There are less than 10,000 orangutans left in the world, and it’s thought they could be gone in a decade. This preserve will be one of the last stands. The orangs we see today will slowly be weaned off human feeding, taken to more distant points in the preserve, hopefully to return to more wild behaviour. Maybe to mate with the male just up in the trees here today.
We feel privileged to have caught a glimpse of a wild male. So few left. Such need.
The next day we’re taken through more plantations, and past giant artificial ponds for growing shrimp, a half-hour from Sandakan, closer to the coast. We’re here to see the proboscis monkeys of Sabah.
The proboscis, from its name, has a large, flappy brownish-pink nose. It sort of looks like a caricature of Jimmy Durante, made even more humourous with the addition of a good-old boy pot belly.
|You can get close enough to touch them.|
The orangutan centre was a scientific and professional animal management facility; the Labuk Bay Proboscis Monkey Sanctuary is different. It was set up by the owners of the company whose palm-oil plantations have helped wipe out most of the monkey’s habitat. A video about the monkeys (viewed during the tour) informs us the owners, two brothers, saw a troupe of the animals after they tore apart a worker’s shack. They took pity on them. They decided not to wipe out the scraps of mangrove forest remaining to eke out a few more ringit from the swampy land. They left it for the monkeys.
A noble deed, but so much of the monkey’s habitat has been wiped out there’s little hope they could survive for long unaided in the area. Thus, twice daily, troupes of the orange-brown monkeys come down from the trees to feeding platforms.

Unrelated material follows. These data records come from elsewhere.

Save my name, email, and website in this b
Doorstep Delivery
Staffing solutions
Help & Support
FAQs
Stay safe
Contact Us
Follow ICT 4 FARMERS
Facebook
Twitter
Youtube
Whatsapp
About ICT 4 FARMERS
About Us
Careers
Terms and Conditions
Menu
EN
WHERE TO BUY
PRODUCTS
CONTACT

Sanctuary workers and tour guides call out to the monkeys and spread food out. It’s all pretty casual. Walkways allow groups of tourists like us to watch.

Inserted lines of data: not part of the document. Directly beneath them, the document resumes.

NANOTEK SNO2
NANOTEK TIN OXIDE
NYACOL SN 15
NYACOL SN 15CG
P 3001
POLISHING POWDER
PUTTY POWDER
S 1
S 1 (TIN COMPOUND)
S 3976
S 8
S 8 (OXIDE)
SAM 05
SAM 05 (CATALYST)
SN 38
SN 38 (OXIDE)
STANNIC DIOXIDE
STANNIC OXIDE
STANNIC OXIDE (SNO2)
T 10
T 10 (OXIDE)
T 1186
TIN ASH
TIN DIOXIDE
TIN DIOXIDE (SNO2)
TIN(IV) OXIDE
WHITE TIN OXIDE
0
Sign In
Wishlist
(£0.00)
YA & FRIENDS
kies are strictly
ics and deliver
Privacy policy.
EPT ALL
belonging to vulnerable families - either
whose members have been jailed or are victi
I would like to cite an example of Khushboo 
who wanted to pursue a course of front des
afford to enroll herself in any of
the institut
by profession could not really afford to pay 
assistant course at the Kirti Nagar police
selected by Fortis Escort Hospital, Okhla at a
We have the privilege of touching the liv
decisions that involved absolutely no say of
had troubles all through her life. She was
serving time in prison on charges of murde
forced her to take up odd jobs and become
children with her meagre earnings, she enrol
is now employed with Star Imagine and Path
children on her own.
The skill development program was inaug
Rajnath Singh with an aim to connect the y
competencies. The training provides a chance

It’s an amazing sight, I have to admit. The proboscis is a big ape, the largest ones the size of a 10 year old. It has a leaping gait, throwing itself forward as it moves. Its huge fangs belie the fact it’s a herbivore. Mangrove leaves are its food. It has to eat a lot of them, thus the huge pot bellies of the classic healthy proboscis.
These monkeys are acclimatized to tourists. They leap onto the platform as human guides call them. They wander within arm’s distance of me, watchful but calm. It’s an absolutely thrilling, unique experience. And sort of sad.
I notice these monkeys don’t seem that fat. The company handlers are feeding the proboscis melon rinds and bread. They fight the most over the bread scraps.
These monkeys are being fed the equivalent of junk food, juicy, soft fruit and bread instead of the tough mangrove leaves of their natural diet. The better to attract them to the cameras, I guess. They take the food out of tourists’ hands as we pose beside them.
These wild animals have been acclimatized in a way that would make any good Yukon park ranger cringe. A fed bear is a dead bear, we say in the territory. A fed monkey…?
The video about the monkeys says the company has pledged to restore more habitat for the proboscis to survive. I wonder if those good intentions will last through the company’s next hard times, or the next corporate owners. It all seems a little too little, too casual, too late.
And I watch the little proboscis babies, clinging to their mother’s fur. Will they even have a taste for mangrove leaves, after a lifetime diet of fruit and bread?
For the welfare of these monkeys, we’ll have to get them off human welfare.